Data from: Challenges and solutions for analyzing dual RNA-seq data for non-model host/pathogen systems
Cite this dataset
O'Keeffe, Kayleigh R.; Jones, Corbin D. (2018). Data from: Challenges and solutions for analyzing dual RNA-seq data for non-model host/pathogen systems [Dataset]. Dryad. https://doi.org/10.5061/dryad.t40nj78
1. Dual RNA-seq simultaneously profiles the transcriptomes of a host and pathogen during infection and may reveal the mechanisms underlying host-pathogen interactions. Dual RNA-seq is inherently a mixture of transcripts from at least two species (host and pathogen), so this mixture must be computationally sorted into host and pathogen components.

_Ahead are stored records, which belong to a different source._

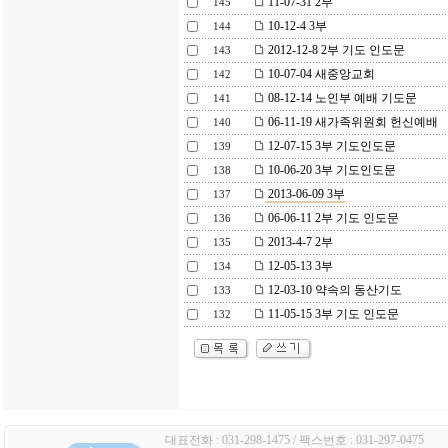
11-07-31 2부
145
10-12-4 3부
144
2012-12-8 2부 기도 인도문
143
10-07-04 새중앙교회
142
08-12-14 노인부 예배 기도문
141
06-11-19 새가족위원회 헌신예배
140
12-07-15 3부 기도인도문
139
10-06-20 3부 기도인도문
138
2013-06-09 3부
137
06-06-11 2부 기도 인도문
136
2013-4-7 2부
135
12-05-13 3부
134
12-03-10 약속의 동산기도
133
11-05-15 3부 기도 인도문
132
대표전화 : 031-298-1475 / 팩스번호 : 031-297-0475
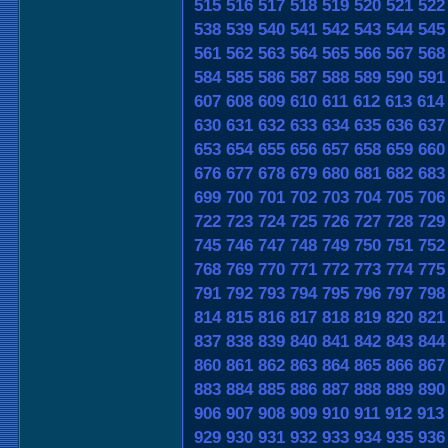
515
516
517
518
519
520
521
522
538
539
540
541
542
543
544
545
561
562
563
564
565
566
567
568
584
585
586
587
588
589
590
591
607
608
609
610
611
612
613
614
630
631
632
633
634
635
636
637
653
654
655
656
657
658
659
660
676
677
678
679
680
681
682
683
699
700
701
702
703
704
705
706
722
723
724
725
726
727
728
729
745
746
747
748
749
750
751
752
768
769
770
771
772
773
774
775
791
792
793
794
795
796
797
798
814
815
816
817
818
819
820
821
837
838
839
840
841
842
843
844
860
861
862
863
864
865
866
867
883
884
885
886
887
888
889
890
906
907
908
909
910
911
912
913
929
930
931
932
933
934
935
936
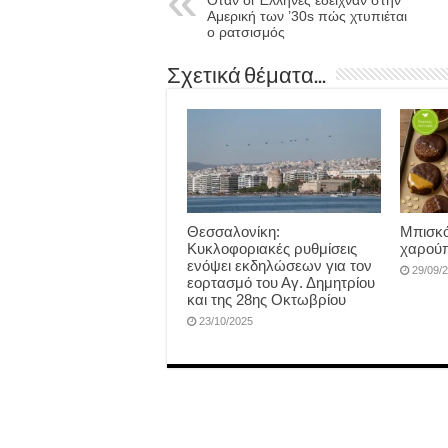
Όταν οι Έλληνες έδειχναν στην
Αμερική των ’30s πώς χτυπιέται
ο ρατσισμός
Σχετικά θέματα...
Θεσσαλονίκη:
Μπισκό
Κυκλοφοριακές ρυθμίσεις
χαρούπ
ενόψει εκδηλώσεων για τον
29/09/
εορτασμό του Αγ. Δημητρίου
και της 28ης Οκτωβρίου
23/10/2025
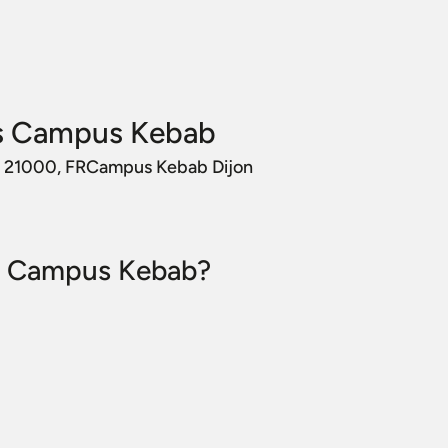
s Campus Kebab
n, 21000, FRCampus Kebab Dijon
re Campus Kebab?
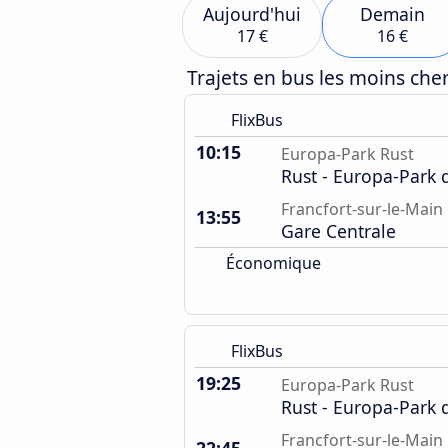
Aujourd'hui
Demain
17 €
16 €
Trajets en bus les moins ch
FlixBus
10:15
Europa-Park Rust
Rust - Europa-Park 
Francfort-sur-le-Main
13:55
Gare Centrale
Économique
FlixBus
19:25
Europa-Park Rust
Rust - Europa-Park 
Francfort-sur-le-Main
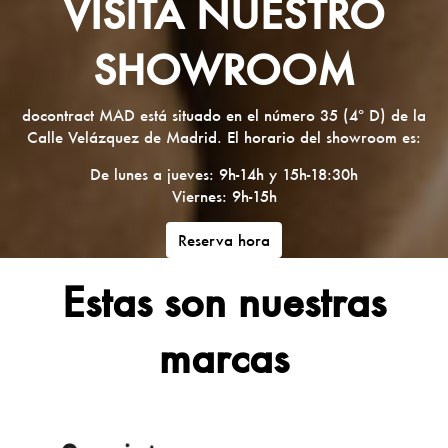
VISITA NUESTRO
SHOWROOM
docontract MAD está situado en el número 35 (4º D) de la
Calle Velázquez de Madrid. El horario del showroom es:
De lunes a jueves: 9h-14h y 15h-18:30h
Viernes: 9h-15h
Reserva hora
Estas son nuestras
marcas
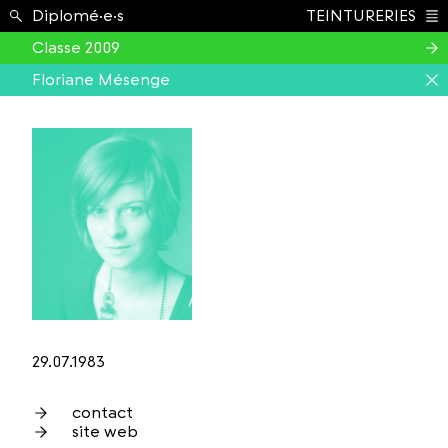
Étudiant.e.s ›
Diplomé·e·s
TEINTURERIES
Index
Classe 2009
Floriane Mésenge
29.07.1983
contact
site web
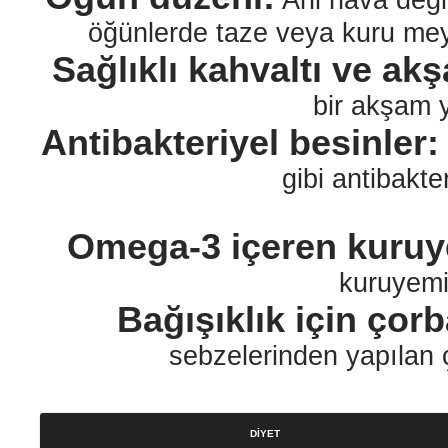
Ani hava değiş
öğünlerde taze veya kuru meyv
Sağlıklı kahvaltı ve a
bir akşam y
Antibakteriyel besinler:
gibi antibakter
Omega-3 içeren kuruy
kuruyemiş
Bağışıklık için çorb
sebzelerinden yapılan ço
DIYET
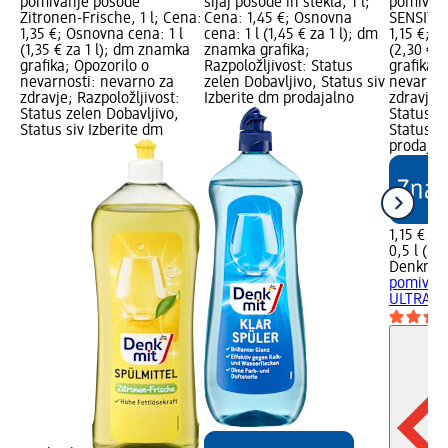
pomivanje posode
sijaj posode in stekla, 1 l;
pomivan
Zitronen-Frische, 1 l; Cena:
Cena: 1,45 €; Osnovna
SENSITIV
1,35 €; Osnovna cena: 1 l
cena: 1 l (1,45 € za 1 l); dm
1,15 €; O
(1,35 € za 1 l); dm znamka
znamka grafika;
(2,30 € 
grafika; Opozorilo o
Razpoložljivost: Status
grafika; 
nevarnosti: nevarno za
zelen Dobavljivo, Status siv
nevarnos
zdravje; Razpoložljivost:
Izberite dm prodajalno
zdravje; 
Status zelen Dobavljivo,
Status z
Status siv Izberite dm
Status si
prodajal
1,15 €
0,5 l (2,3
Denkmit
pomivan
ULTRA...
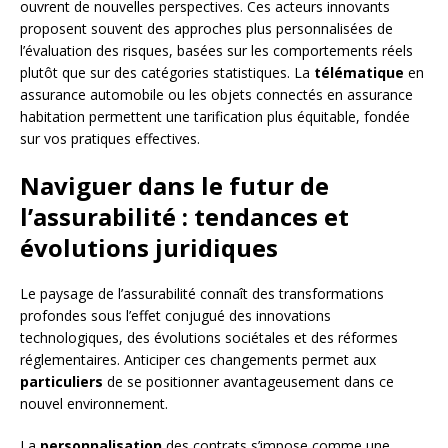
ouvrent de nouvelles perspectives. Ces acteurs innovants
proposent souvent des approches plus personnalisées de
l’évaluation des risques, basées sur les comportements réels
plutôt que sur des catégories statistiques. La
télématique
en
assurance automobile ou les objets connectés en assurance
habitation permettent une tarification plus équitable, fondée
sur vos pratiques effectives.
Naviguer dans le futur de
l’assurabilité : tendances et
évolutions juridiques
Le paysage de l’assurabilité connaît des transformations
profondes sous l’effet conjugué des innovations
technologiques, des évolutions sociétales et des réformes
réglementaires. Anticiper ces changements permet aux
particuliers
de se positionner avantageusement dans ce
nouvel environnement.
La
personnalisation
des contrats s’impose comme une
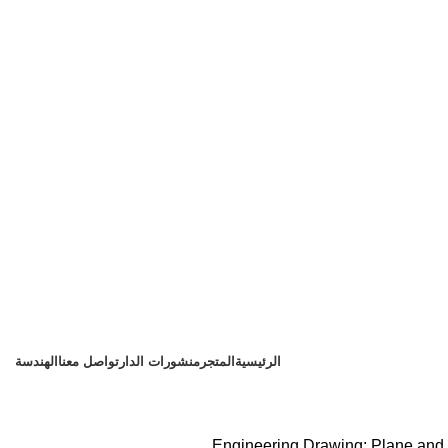
الرئيسية
المتجر
منشورات الدار
تواصل معنا
الهندسة
Engineering Drawing: Plane and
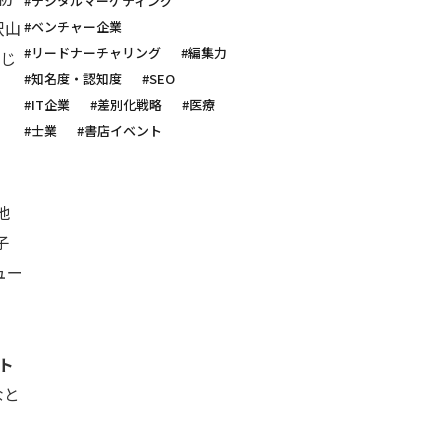
#デジタルマーケティング
沢山
#ベンチャー企業
#リードナーチャリング
#編集力
感じ
#知名度・認知度
#SEO
#IT企業
#差別化戦略
#医療
#士業
#書店イベント
他
子
ュー
ト
なと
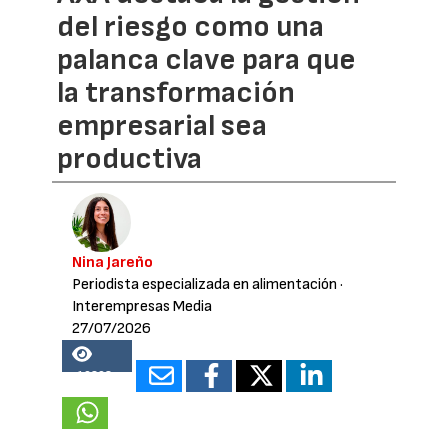
del riesgo como una
palanca clave para que
la transformación
empresarial sea
productiva
Nina Jareño
Periodista especializada en alimentación
·
Interempresas Media
27/07/2026
16298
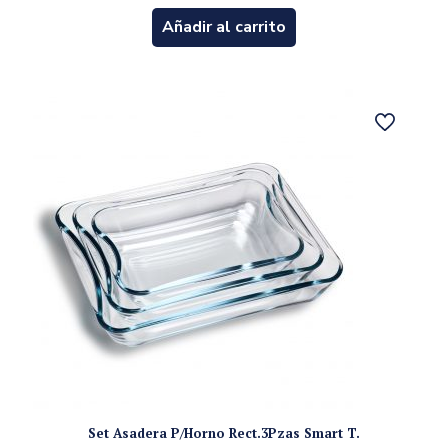
Añadir al carrito
Set Asadera P/Horno Rect.3Pzas Smart T.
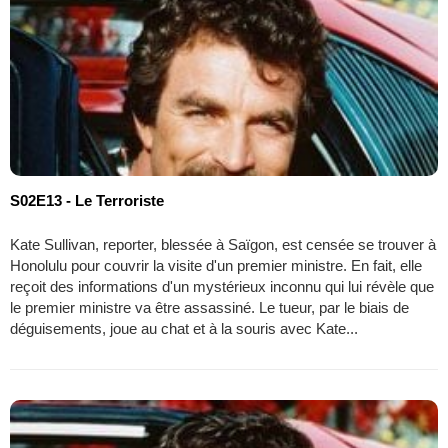
S02E13 - Le Terroriste
Kate Sullivan, reporter, blessée à Saïgon, est censée se trouver à
Honolulu pour couvrir la visite d'un premier ministre. En fait, elle
reçoit des informations d'un mystérieux inconnu qui lui révèle que
le premier ministre va être assassiné. Le tueur, par le biais de
déguisements, joue au chat et à la souris avec Kate...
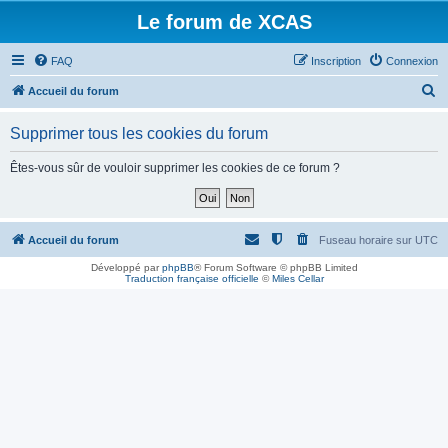
Le forum de XCAS
FAQ
Inscription
Connexion
R
Accueil du forum
e
Supprimer tous les cookies du forum
c
h
Êtes-vous sûr de vouloir supprimer les cookies de ce forum ?
e
r
c
Accueil du forum
Fuseau horaire sur
UTC
h
Développé par
phpBB
® Forum Software © phpBB Limited
Traduction française officielle
©
Miles Cellar
e
r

Sorting relies on aligning reads to respective reference genomes, which may be unavailable for both species in non-model host-pathogen pairs. This lack of genomic resources may present challenges to applying dual RNA-seq to non-model systems. 2. We assessed the accuracy of alignments of dual RNA-seq when using the genomic resources of a closely-related species to the species of interest by simulating datasets of mixed transcripts from a host and pathogen. Specifically, we compared how different aligners performed across different proportions of pathogen to host transcripts and across variation in the genetic distance between the pathogen genome and reference genome. We performed extensive analyses for a host plant with fungal pathogen, and then we extended the plant-fungus results by repeating key analyses in vertebrate (human)-fungus and vertebrate-bacterium systems. 3. Aligners that were able to map pathogen transcripts to the reference genome of a species closely related to the pathogen (a “related reference genome”) also mismapped transcripts originating from the host to the pathogen’s related reference genome, which results in regions where this occurred being quantified as overexpressed. If a host reference genome was available, we show that to minimize host transcript mismapping while retaining the ability to map pathogen transcripts, one could concatenate it with the pathogen’s related reference genome, then map transcripts to the concatenated genomes. If a host genome was unavailable, assembling reads de novo prior to aligning substantially decreased host read mismapping, while retaining the ability to map pathogen transcripts to a related reference genome. 4. The application of dual RNA-seq to organisms without reference genomes is currently limited. We propose an analytical workflow that leverages the genomic resources of species closely related to species of interest to facilitate application of dual RNA-seq to reveal the mechanisms of host-pathogen interactions across a wider array of systems.